Jason Gorman recently published a short video where he discusses outside in TDD. It's good, you should watch it.
That said, I do not like thing.
So I want to start by first focusing on a few things that I did like:
First, it is a very clean presentation. He had a clear vision of the story he wanted to tell about his movement through the design, and his choice to mirror that movement helps to re-enforce the lesson he is sharing.
Second, I really like his emphasis on the consistency within an abstraction; that everything within a module is at the same abstraction level.
Third, I really liked the additional emphasis he placed on the composition root. It's an honest presentation of some of the trade offs that we face. I myself tend to eschew "unit tests" in part because I don't like the number of additional edges it adds to the graph - here, he doesn't sweep those edges under the rug; they are right there where you can see them.
I learned TDD during an early part of the Look ma, no hands! era, which has left me somewhat prone to question whether the ritual is providing the value, or if instead it is the prior experience of the operator that should get the credit for the designs we see on the page.
Let us imagine, for a moment, that we were to implement the first test that he shows, and furthermore we were going to write that code "assert first". Our initial attempt might look like the implementation below
Of course, this code does not compile. Let's try "just enough code to compile". So we need a Product with a constructor, and an Alert interface with a send method, and then to create a product instance and an alert mock. In the interest of a clean presentation, I'll take advantage of the fact that Java allows me to have more than one implementation within the same source file.
What more do we need to make this test pass? Not very much
This is not, by any means, completed code - there is certainly refactoring to be done, and duplication to remove, and all the good stuff.
The text of Jason Gorman's test, and his presentation of it, lead me to believe that the test was not supporting refactoring. What I believe happened instead is that Gorman had a modular design in his mind, and he typed it in. The behavior of ReorderLevel, in particular, has no motivation at all in the statement of the problem - it is an element introduced in the test because we've already decided that there should be a boundary there.
This isn't a criticism of the design, but rather the notion that TDD can lead to modular code.

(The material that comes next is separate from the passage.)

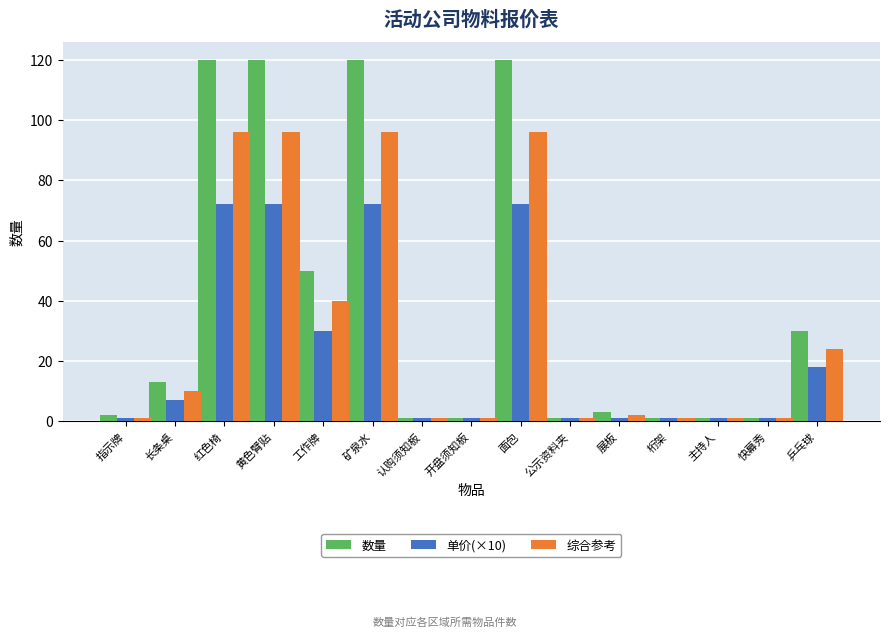

Is the value of 单价(×10) at 黄色臂贴 greater than the value of 数量 at 展板?

Yes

I'm not seeing leading here; but something more akin to the fact that TDD happened to be near by while outside-in modular design was happening.
The assignment of credit is completely suspect.

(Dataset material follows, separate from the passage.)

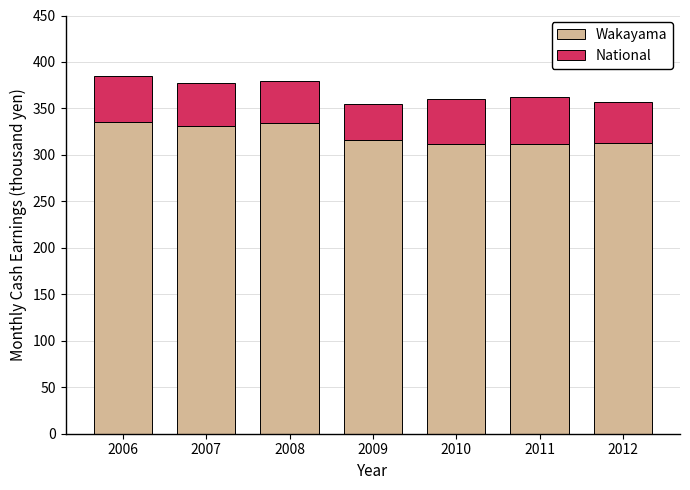

What is the average value of the Wakayama series?

321.8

The second thing that caught my eye is expressed within this assert method itself. The presentation at the end of the exercise shows us tests, and code coverage, and contract tests, all great stuff... but after all that is done, we still ended up with a "data class" that doesn't implement its own version of `equals`. The mockito verification shown in the first test is an identity check - the test asks did this instance handle move through the code from where we put it in to where we took it out?
Product, here, is a data structure that holds information that was copied over the web. The notion that we need a specific instance of it are suspect.
Is it an oversight? I've been thinking on that, and my current position is that it is indistinguishable from an oversight. We're looking at a snapshot of a toy project, so it's very hard to know from the outside whether or not `Product` should override the behavior of `Object.equals` -- but there's no obvious point in the demonstration that you can point to and say "if that were a mistake, we would catch it here".
In other words: what kinds of design mistakes are the mistake detectors detecting? Do we actually make those mistakes? How long must we wait until the savings from detecting the mistakes offsets the cost of implementing and maintaining the mistake detectors?
Myself, I like designing from the outside in. I have a lot of respect for endotesting. But at the end of the day, I find that the demonstrated technique doesn't lead to a modular design, but rather locks in a specific modular design. And that makes me question whether the benefits of locking in offset the costs of maintaining the tests.